Post

EDR Nedir ve Nasıl Çalışır?

Giriş

Siber tehditler her geçen gün artıyor ve gelişiyor. Saldırganlar, hassas verileri ele geçirmek ve sistemleri bozmak için giderek daha karmaşık yöntemler kullanıyor. Bu nedenle, siber güvenliği sağlamak için siber savunmanın daha fazla gelişmesi ve yeni saldırı tekniklerine karşı yeni çözümler üretilmesi gerekiyor.

Bundan birkaç yıl öncesi, antivirüs programları gibi tek bir araçla siber saldırılara karşı korunmak bir miktar mümkündü. Fakat günümüzde bu asla yeterli değil. Saldırganlar, sürekli olarak yeni zafiyetler keşfediyor ve bu zafiyetleri kullanarak sistemlerimize sızabiliyorlar.

▶ **Bir koleksiyondan kayıtlar**:
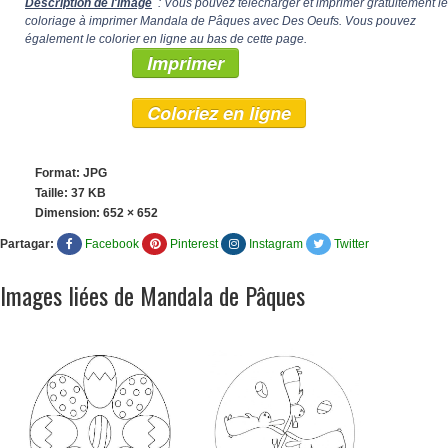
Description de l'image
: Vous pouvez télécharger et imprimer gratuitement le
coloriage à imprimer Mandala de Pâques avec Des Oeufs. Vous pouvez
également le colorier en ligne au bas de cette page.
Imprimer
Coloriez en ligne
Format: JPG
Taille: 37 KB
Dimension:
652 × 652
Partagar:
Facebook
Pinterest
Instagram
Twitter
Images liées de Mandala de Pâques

* * *

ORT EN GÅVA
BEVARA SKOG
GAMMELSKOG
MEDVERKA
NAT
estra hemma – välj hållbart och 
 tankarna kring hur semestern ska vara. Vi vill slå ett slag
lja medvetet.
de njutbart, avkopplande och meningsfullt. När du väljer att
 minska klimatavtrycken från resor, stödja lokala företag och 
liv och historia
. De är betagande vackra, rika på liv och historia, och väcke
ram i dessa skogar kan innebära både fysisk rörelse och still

▶ **Çalışma Görevi**: EDR yazısında "Siber tehditler her" ifadesinden "çözümler üretilmesi gerekiyor." ifadesine kadar, ikisi de dahil olan bölümü "karmaşık" kelimesini "sofistike" olarak değiştirip yeniden yazar mısınız?

▶ **Alıştırma Çözümü**:
Siber tehditler her geçen gün artıyor ve gelişiyor. Saldırganlar, hassas verileri ele geçirmek ve sistemleri bozmak için giderek daha sofistike yöntemler kullanıyor. Bu nedenle, siber güvenliği sağlamak için siber savunmanın daha fazla gelişmesi ve yeni saldırı tekniklerine karşı yeni çözümler üretilmesi gerekiyor.